According to the New York Times, Nessler announced his services as “a guard against the glare of electric lights. Ironically, false eyelashes were created as a way to show power and independence. False eyelashes were also made to represent the attractiveness of a woman in ancient times. Today, eyelashes represent women's sense of independence and are used to enhance the eyes and show their beauty.

At the beginning of the 20th century, false eyelashes were marketed as protection against the glare of electric lights and gradually came back into fashion. A lot of people were still skeptical of false eyelashes in the 1920s, but it was a different story among fashionistas. Within a decade, false eyelashes became standard equipment for actresses and flappers who imitated the “baby doll eyes” they saw on screen. A German named Charles Nestle (née Karl Nessler) made false eyelashes in the early 20th century and used the profits from sales to finance his next invention, the Permanent Wave.

Nowadays, people who wear false eyelashes are not trying to put on a great show, but rather to enhance their own beauty. As the Middle Ages progressed, false eyelashes were used in competitive contests, where each woman tried to outperform the next with her makeup and eyelashes. The trend eventually went out of style, but in 1899 there are records that women had false eyelashes implanted in their eyelids with needles, according to Racked. False eyelashes were marketed in the article as a means for women to improve their appearance and enhance their beauty.

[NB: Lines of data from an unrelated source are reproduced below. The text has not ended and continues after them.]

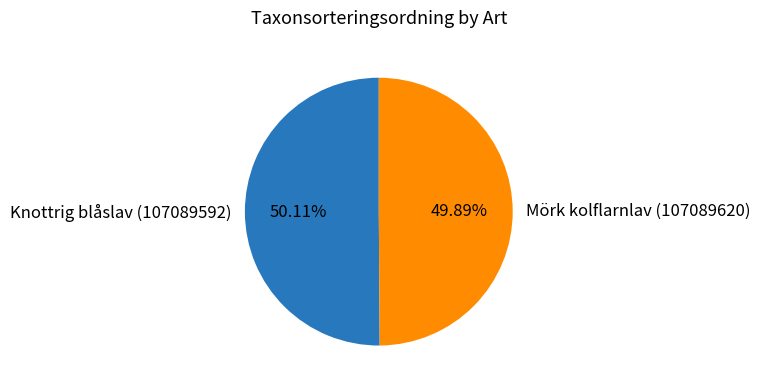

Combined, do Knottrig blåslav (107089592) and Mörk kolflarnlav (107089620) account for over 50%?

Yes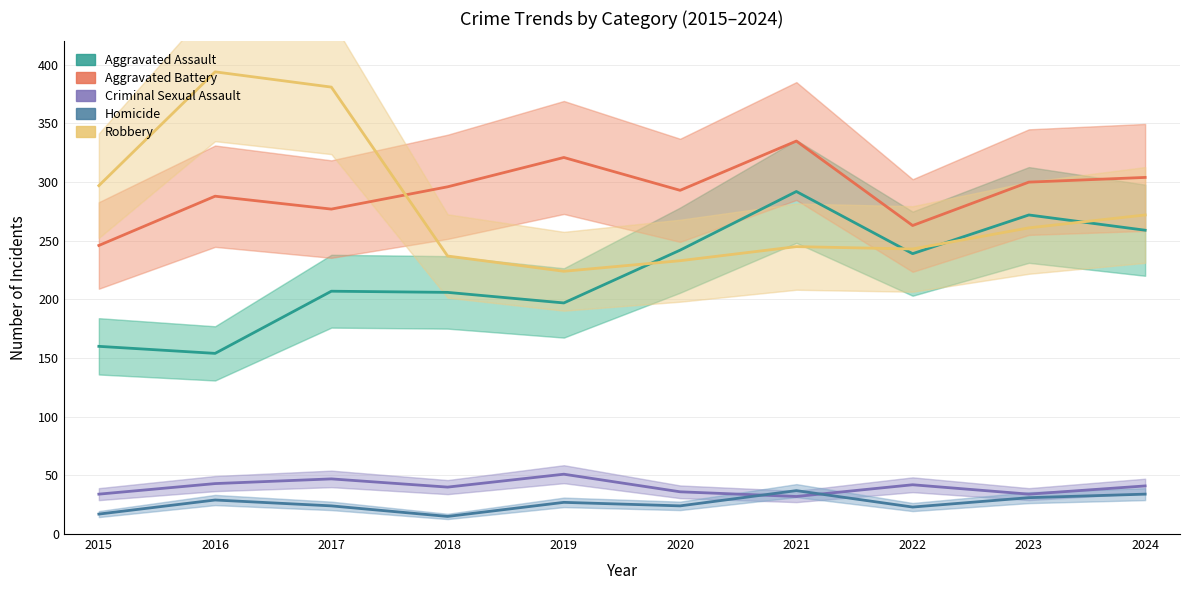

Rank the series at 2023 from highest to lowest value.

Aggravated Battery, Aggravated Assault, Robbery, Criminal Sexual Assault, Homicide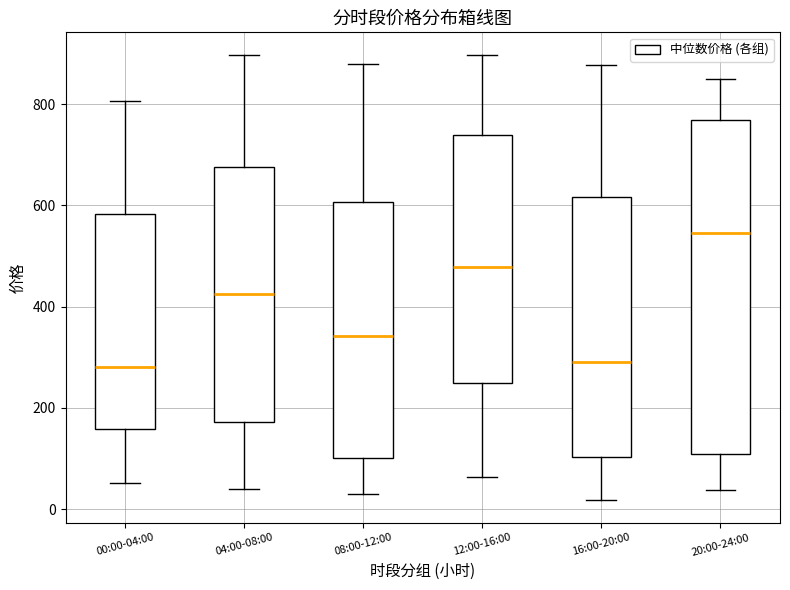

Reading left to right, transcribe this box plot: for each box, give where its median line is, the range the box spans, and where its two whiskers end, as read against the y-axis. The values are not printed on the chart, so give them approximately, as read against the axis.

00:00-04:00: median 280, box 160 to 580, whiskers 60 to 800
04:00-08:00: median 420, box 180 to 680, whiskers 40 to 900
08:00-12:00: median 340, box 100 to 600, whiskers 20 to 880
12:00-16:00: median 480, box 240 to 740, whiskers 60 to 900
16:00-20:00: median 300, box 100 to 620, whiskers 20 to 880
20:00-24:00: median 540, box 100 to 760, whiskers 40 to 840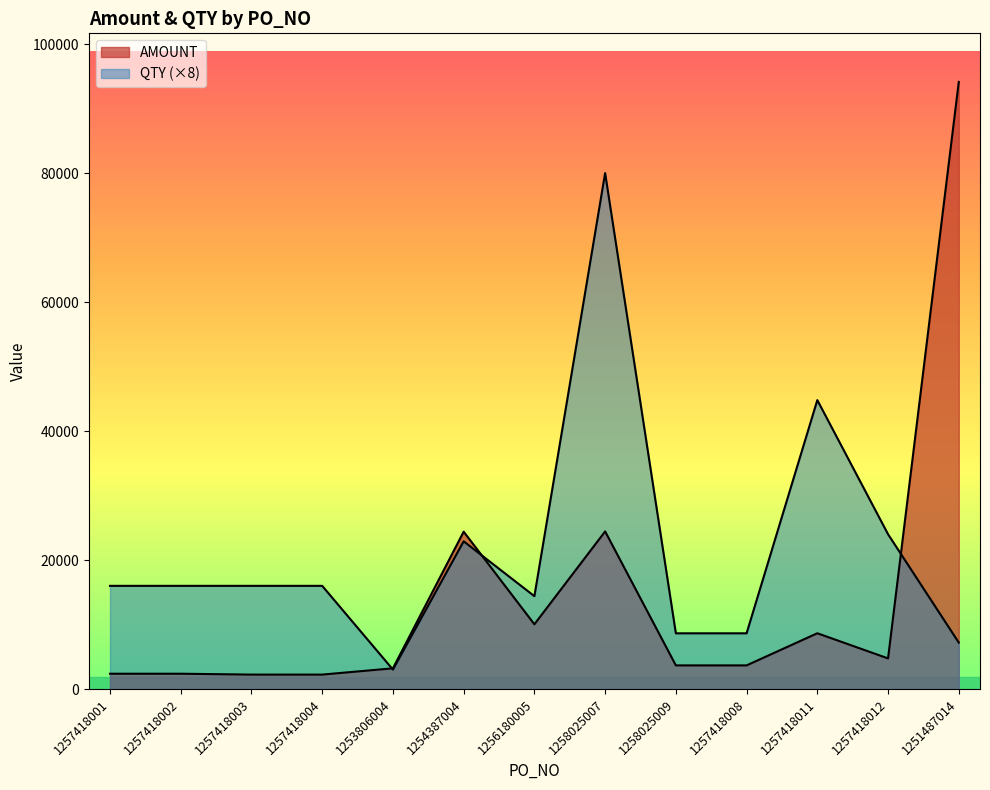

How many lines are shown in the chart?

2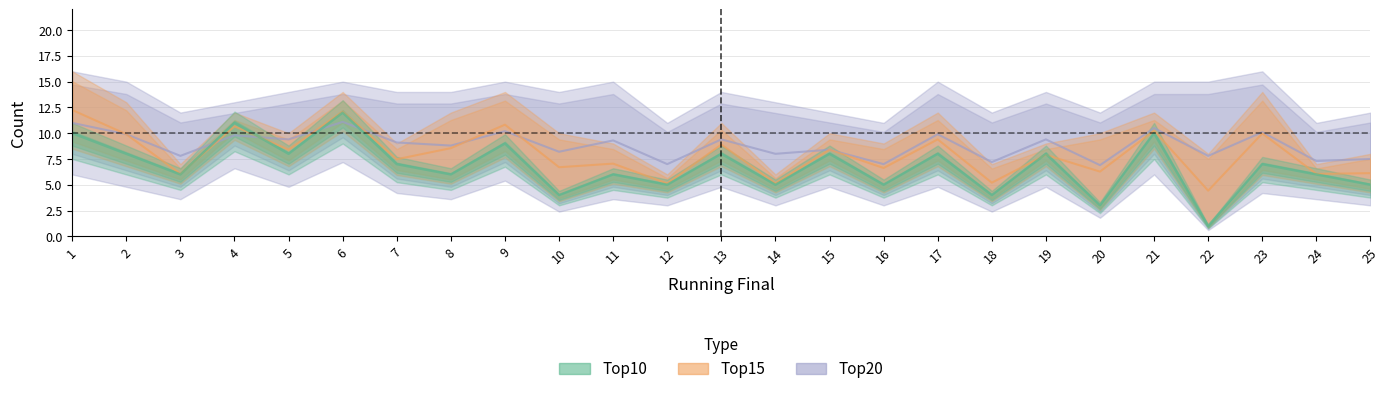

What are all the series names shown in the legend?

Top10, Top15, Top20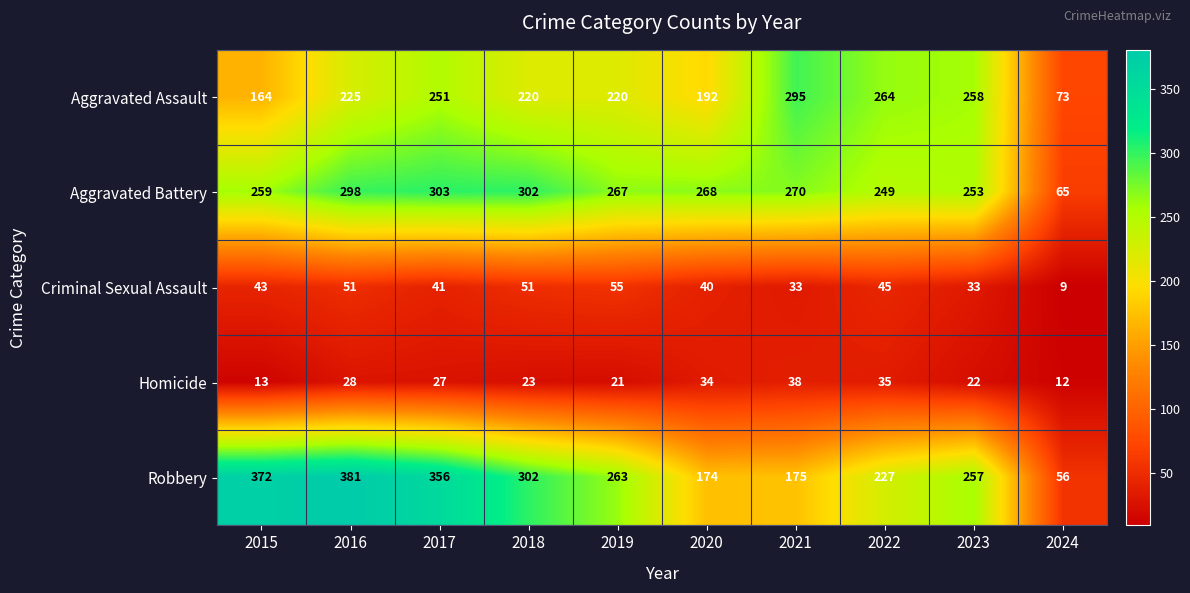

What is the difference between the highest and lowest values at 2022?

229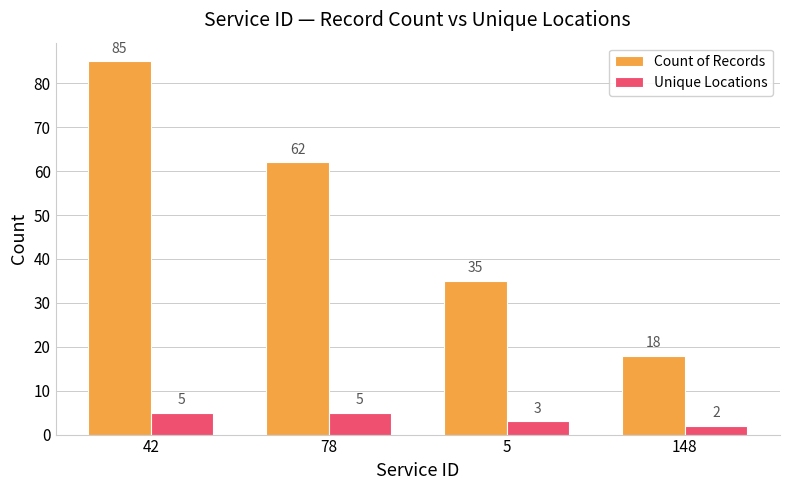

List the series in order of their overall mean, highest first.

Count of Records, Unique Locations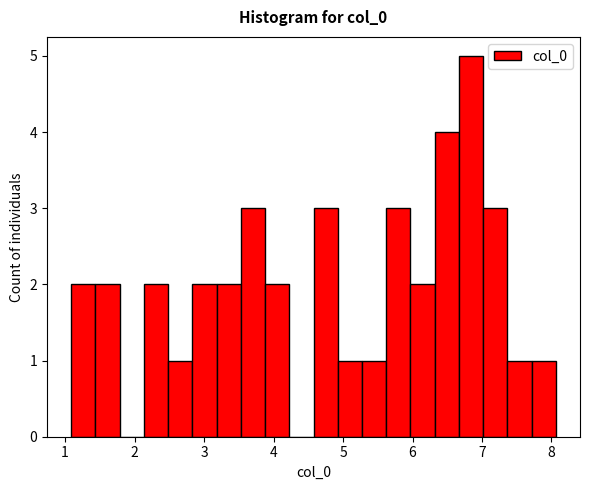

Around what value on the x-axis is the tallest bar? Give the approximate position of its centre, as read against the axis.

6.8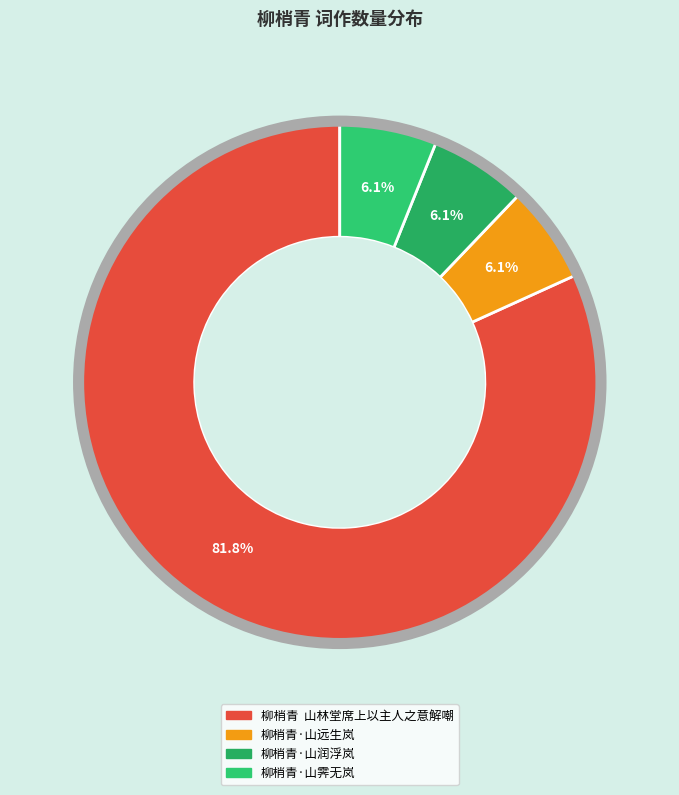

To the nearest percent, what is the difference between the largest and smallest slice percentages?

76%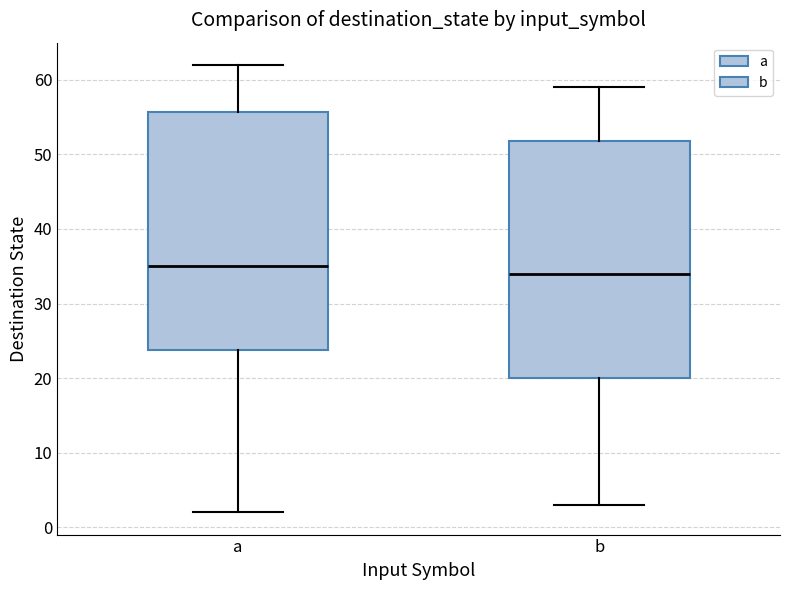

Which box has the lowest median line?

b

In the 1950s, false eyelashes reappeared in the public eye when Elizabeth Taylor and Marilyn Monroe began using false eyelashes on a daily basis. In addition, modern false eyelashes are made of different materials and are lighter than ever. CEO & and founder of Sugarlash PRO, Courtney Buhler, told Bustle that it's important to invest in false eyelashes to ensure they're done right. One would think, just by reading that, that false eyelashes were a kind of fly trap or Venus torture device.

At the same time, German stylist Karl Nessler, whose real name was Charles Nestle, created his own version of false eyelashes, which financed his beauty salon on W 49 Street in New York. In any case, in the 1930s, false eyelashes were everywhere, and Vogue promised that they could give women eyelashes of disconcerting length. The first false eyelashes were nothing like those that are so popular today among celebrities and avant-garde people. Women in the Middle Ages used false eyelashes to complement their outfits and show their own beauty.